- _Work task_: Output the lines of the data verbatim, beginning with the line that contains "My starting point" and ending after the line that contains "The exhaustion of".

- _Stored data_:
-- Opening Marker --

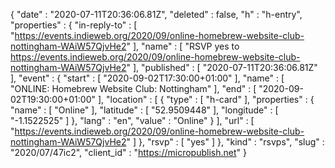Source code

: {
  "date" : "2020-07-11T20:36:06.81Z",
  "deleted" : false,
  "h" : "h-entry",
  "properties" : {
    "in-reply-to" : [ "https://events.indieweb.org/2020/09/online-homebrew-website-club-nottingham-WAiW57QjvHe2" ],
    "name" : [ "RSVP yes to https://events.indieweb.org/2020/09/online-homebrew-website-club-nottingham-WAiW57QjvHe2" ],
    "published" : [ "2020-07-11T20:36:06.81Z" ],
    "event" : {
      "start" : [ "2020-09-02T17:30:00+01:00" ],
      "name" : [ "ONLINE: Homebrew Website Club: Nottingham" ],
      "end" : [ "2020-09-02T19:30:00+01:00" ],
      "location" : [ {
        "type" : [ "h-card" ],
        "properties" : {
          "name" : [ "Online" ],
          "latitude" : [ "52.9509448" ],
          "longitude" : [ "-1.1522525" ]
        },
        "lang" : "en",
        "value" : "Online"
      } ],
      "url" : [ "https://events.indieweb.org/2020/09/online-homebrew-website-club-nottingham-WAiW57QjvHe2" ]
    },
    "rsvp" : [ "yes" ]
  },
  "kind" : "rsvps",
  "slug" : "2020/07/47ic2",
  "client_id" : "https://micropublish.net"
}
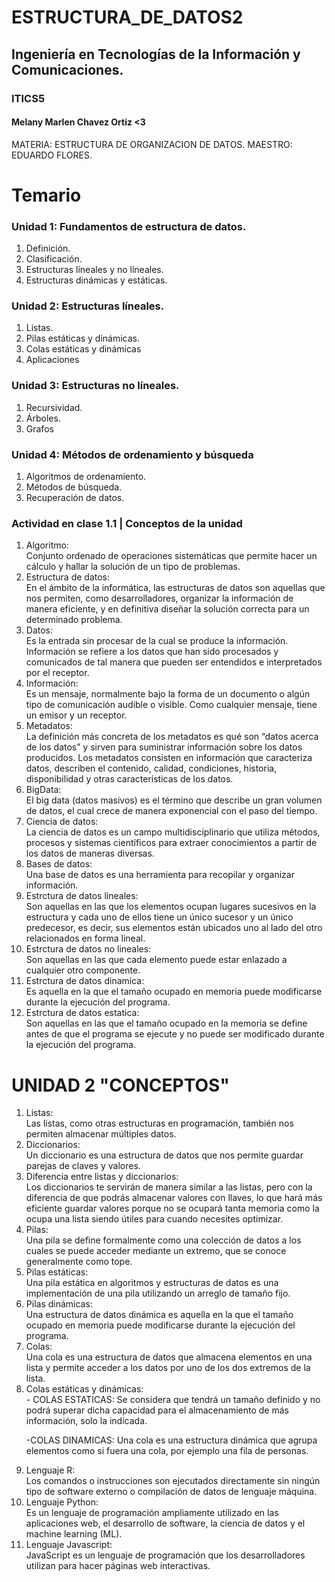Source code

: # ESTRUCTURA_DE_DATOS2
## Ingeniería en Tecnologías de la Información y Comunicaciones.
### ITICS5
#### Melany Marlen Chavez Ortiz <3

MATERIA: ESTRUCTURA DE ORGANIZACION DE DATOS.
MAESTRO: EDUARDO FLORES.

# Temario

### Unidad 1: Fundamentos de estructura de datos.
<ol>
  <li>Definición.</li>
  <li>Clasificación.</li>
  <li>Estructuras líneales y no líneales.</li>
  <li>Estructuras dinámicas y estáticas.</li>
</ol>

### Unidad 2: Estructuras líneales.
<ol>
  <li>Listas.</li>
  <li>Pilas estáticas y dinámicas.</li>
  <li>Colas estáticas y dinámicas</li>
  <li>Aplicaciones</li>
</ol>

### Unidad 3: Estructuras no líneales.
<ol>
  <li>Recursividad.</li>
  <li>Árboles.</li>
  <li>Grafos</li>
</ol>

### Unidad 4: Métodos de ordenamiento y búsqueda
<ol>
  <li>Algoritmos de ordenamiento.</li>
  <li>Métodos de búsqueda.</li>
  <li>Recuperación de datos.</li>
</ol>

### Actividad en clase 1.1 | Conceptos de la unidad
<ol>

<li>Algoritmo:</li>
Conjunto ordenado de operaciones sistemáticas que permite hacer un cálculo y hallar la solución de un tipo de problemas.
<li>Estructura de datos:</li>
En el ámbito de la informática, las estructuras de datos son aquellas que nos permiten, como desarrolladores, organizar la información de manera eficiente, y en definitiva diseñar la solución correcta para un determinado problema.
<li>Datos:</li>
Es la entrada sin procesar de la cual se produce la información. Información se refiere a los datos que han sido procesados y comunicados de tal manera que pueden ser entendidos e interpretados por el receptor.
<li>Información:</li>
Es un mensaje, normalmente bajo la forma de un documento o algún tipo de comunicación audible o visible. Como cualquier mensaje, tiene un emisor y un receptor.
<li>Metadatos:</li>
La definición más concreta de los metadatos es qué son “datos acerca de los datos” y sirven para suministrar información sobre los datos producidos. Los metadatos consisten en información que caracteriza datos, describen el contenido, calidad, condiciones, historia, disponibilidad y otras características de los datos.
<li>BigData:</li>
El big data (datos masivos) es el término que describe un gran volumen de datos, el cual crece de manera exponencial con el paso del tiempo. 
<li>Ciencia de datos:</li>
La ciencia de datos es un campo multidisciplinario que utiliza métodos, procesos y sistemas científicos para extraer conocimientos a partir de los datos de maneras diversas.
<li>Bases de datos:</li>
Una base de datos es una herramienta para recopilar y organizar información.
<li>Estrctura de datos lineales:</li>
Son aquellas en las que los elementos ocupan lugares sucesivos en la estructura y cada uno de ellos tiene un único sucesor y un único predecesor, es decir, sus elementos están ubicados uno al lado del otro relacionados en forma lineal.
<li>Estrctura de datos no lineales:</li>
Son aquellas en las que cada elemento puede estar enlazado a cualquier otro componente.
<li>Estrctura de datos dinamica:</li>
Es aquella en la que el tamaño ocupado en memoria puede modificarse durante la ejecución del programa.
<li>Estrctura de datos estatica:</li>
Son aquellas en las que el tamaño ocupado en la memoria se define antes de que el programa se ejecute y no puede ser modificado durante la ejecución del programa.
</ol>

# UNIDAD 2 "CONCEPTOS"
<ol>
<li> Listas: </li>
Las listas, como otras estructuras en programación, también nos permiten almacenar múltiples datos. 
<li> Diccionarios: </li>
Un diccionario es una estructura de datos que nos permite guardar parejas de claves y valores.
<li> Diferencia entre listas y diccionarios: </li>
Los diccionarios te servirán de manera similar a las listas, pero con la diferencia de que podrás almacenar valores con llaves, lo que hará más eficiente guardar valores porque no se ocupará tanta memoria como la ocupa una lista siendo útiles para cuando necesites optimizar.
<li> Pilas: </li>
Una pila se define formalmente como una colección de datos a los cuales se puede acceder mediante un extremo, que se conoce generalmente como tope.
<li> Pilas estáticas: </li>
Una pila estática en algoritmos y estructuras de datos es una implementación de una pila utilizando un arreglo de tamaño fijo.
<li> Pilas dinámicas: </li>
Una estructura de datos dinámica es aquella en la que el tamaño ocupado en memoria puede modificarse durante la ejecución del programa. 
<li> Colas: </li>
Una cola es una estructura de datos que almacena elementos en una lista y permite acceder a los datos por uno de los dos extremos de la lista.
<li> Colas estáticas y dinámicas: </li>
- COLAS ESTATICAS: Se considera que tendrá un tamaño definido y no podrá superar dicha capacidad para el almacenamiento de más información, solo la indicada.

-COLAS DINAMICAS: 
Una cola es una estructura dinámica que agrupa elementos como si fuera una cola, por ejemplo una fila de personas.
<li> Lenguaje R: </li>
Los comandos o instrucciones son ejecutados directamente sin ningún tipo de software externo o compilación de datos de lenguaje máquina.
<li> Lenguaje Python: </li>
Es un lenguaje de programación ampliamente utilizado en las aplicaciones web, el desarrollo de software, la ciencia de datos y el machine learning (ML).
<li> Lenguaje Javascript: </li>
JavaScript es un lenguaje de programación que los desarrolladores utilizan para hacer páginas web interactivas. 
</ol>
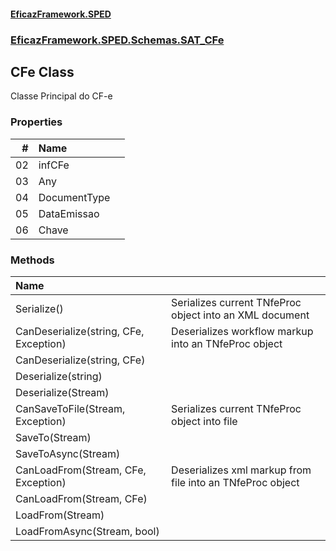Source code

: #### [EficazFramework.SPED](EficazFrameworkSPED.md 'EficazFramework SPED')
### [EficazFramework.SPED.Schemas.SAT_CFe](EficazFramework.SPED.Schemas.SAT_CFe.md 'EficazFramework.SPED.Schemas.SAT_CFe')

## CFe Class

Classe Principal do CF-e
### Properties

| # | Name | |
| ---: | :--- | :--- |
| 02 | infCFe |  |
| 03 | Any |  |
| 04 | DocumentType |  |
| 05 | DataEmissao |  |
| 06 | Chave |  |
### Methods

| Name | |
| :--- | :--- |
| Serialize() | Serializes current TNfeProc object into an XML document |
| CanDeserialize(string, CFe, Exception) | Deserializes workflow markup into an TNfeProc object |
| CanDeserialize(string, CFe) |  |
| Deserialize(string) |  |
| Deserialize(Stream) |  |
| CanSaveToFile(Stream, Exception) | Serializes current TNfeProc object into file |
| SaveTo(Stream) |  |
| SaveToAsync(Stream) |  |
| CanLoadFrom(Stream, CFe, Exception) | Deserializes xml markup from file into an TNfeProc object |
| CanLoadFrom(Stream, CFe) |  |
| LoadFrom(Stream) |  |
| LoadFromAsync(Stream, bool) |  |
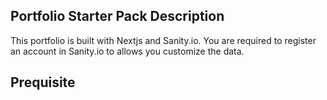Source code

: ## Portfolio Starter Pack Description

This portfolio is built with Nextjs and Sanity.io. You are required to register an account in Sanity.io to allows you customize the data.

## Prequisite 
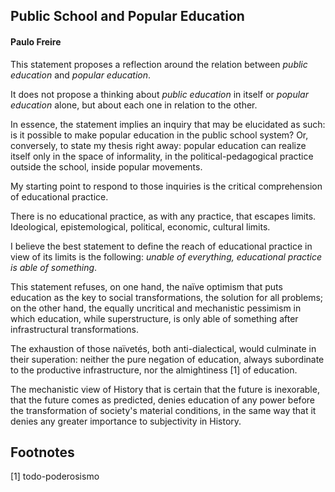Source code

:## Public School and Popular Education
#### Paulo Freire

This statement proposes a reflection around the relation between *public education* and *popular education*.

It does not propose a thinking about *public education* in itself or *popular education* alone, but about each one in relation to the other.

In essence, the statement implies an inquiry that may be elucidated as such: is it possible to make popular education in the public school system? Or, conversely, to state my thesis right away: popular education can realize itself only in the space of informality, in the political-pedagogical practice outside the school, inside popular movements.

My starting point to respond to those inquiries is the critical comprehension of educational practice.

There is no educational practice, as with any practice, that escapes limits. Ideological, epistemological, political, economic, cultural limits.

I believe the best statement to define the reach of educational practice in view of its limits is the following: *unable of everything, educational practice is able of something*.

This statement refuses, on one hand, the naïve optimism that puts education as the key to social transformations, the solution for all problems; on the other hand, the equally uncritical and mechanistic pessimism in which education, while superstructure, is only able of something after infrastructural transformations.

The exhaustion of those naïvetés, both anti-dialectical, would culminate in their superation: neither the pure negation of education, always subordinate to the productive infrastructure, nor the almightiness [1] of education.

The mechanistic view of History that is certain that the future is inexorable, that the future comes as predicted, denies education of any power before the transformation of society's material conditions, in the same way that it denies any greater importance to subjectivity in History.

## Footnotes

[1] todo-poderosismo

-- Closing Marker --

- _Solution to the exercise_:
My starting point to respond to those inquiries is the critical comprehension of educational practice.

There is no educational practice, as with any practice, that escapes limits. Ideological, epistemological, political, economic, cultural limits.

I believe the best statement to define the reach of educational practice in view of its limits is the following: *unable of everything, educational practice is able of something*.

This statement refuses, on one hand, the naïve optimism that puts education as the key to social transformations, the solution for all problems; on the other hand, the equally uncritical and mechanistic pessimism in which education, while superstructure, is only able of something after infrastructural transformations.

The exhaustion of those naïvetés, both anti-dialectical, would culminate in their superation: neither the pure negation of education, always subordinate to the productive infrastructure, nor the almightiness [1] of education.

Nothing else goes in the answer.